* EXERCISE OBJECTIVE
In your copy of the data, keep every word exact and include no pictures.

* RECORDS TO PROCESS
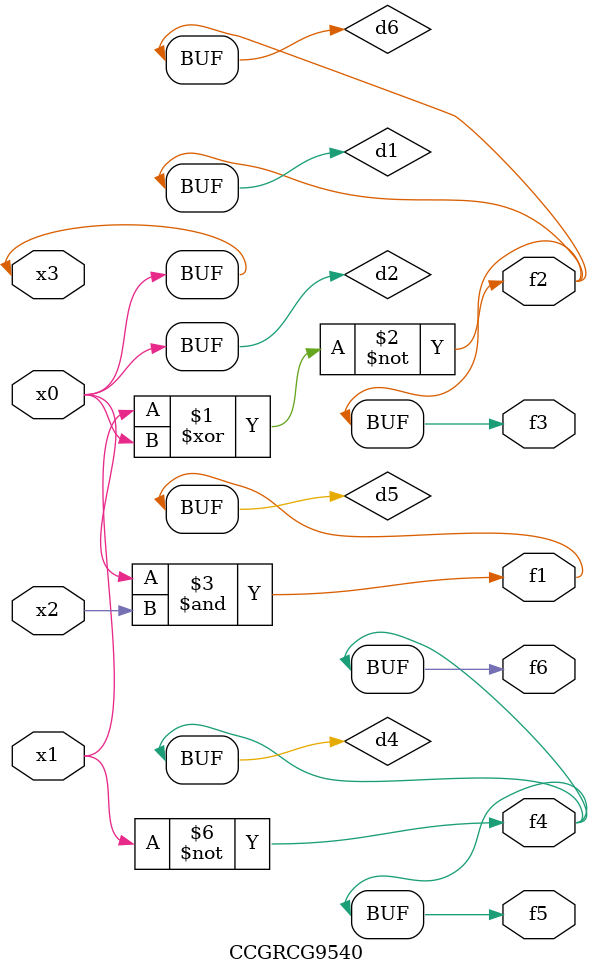
<source format=v>
module CCGRCG9540(
	input x0, x1, x2, x3,
	output f1, f2, f3, f4, f5, f6
);

	wire d1, d2, d3, d4, d5, d6;

	xnor (d1, x1, x3);
	buf (d2, x0, x3);
	nand (d3, x0, x2);
	not (d4, x1);
	nand (d5, d3);
	or (d6, d1);
	assign f1 = d5;
	assign f2 = d6;
	assign f3 = d6;
	assign f4 = d4;
	assign f5 = d4;
	assign f6 = d4;
endmodule

</source>
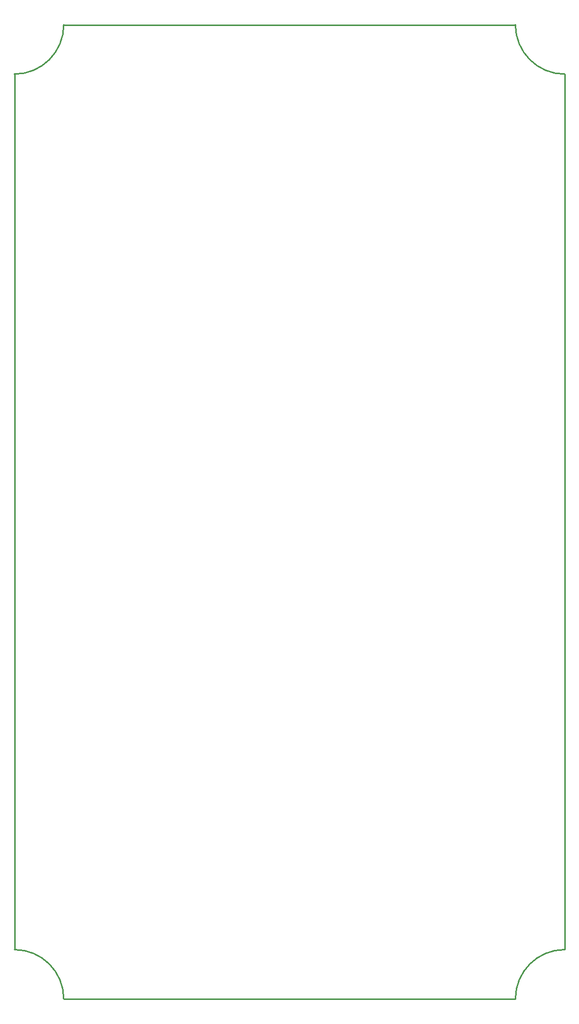
<source format=gbr>
%TF.GenerationSoftware,Altium Limited,Altium Designer,23.6.0 (18)*%
G04 Layer_Color=32768*
%FSLAX43Y43*%
%MOMM*%
%TF.SameCoordinates,407812E0-2FFD-4E57-8D94-CFCBE61D5419*%
%TF.FilePolarity,Positive*%
%TF.FileFunction,Other,Outline*%
%TF.Part,Single*%
G01*
G75*
%TA.AperFunction,NonConductor*%
%ADD68C,0.254*%
D68*
X8500Y0D02*
G03*
X0Y8500I-8500J0D01*
G01*
X95000D02*
G03*
X86500Y0I0J-8500D01*
G01*
Y168000D02*
G03*
X95000Y159500I8500J0D01*
G01*
X0D02*
G03*
X8500Y168000I0J8500D01*
G01*
X95000Y8500D02*
Y159500D01*
X8500Y168000D02*
X86500D01*
X8500Y0D02*
X86500D01*
X0Y8500D02*
Y159500D01*
%TF.MD5,f6673b877340585b4e0bd01fbd06325f*%
M02*

</source>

* TASK OUTPUT
<source format=v>
module CCGRCG9540(
	input x0, x1, x2, x3,
	output f1, f2, f3, f4, f5, f6
);

	wire d1, d2, d3, d4, d5, d6;

	xnor (d1, x1, x3);
	buf (d2, x0, x3);
	nand (d3, x0, x2);
	not (d4, x1);
	nand (d5, d3);
	or (d6, d1);
	assign f1 = d5;
	assign f2 = d6;
	assign f3 = d6;
	assign f4 = d4;
	assign f5 = d4;
	assign f6 = d4;
endmodule

</source>
<source format=gbr>
%TF.GenerationSoftware,Altium Limited,Altium Designer,23.6.0 (18)*%
G04 Layer_Color=32768*
%FSLAX43Y43*%
%MOMM*%
%TF.SameCoordinates,407812E0-2FFD-4E57-8D94-CFCBE61D5419*%
%TF.FilePolarity,Positive*%
%TF.FileFunction,Other,Outline*%
%TF.Part,Single*%
G01*
G75*
%TA.AperFunction,NonConductor*%
%ADD68C,0.254*%
D68*
X8500Y0D02*
G03*
X0Y8500I-8500J0D01*
G01*
X95000D02*
G03*
X86500Y0I0J-8500D01*
G01*
Y168000D02*
G03*
X95000Y159500I8500J0D01*
G01*
X0D02*
G03*
X8500Y168000I0J8500D01*
G01*
X95000Y8500D02*
Y159500D01*
X8500Y168000D02*
X86500D01*
X8500Y0D02*
X86500D01*
X0Y8500D02*
Y159500D01*
%TF.MD5,f6673b877340585b4e0bd01fbd06325f*%
M02*

</source>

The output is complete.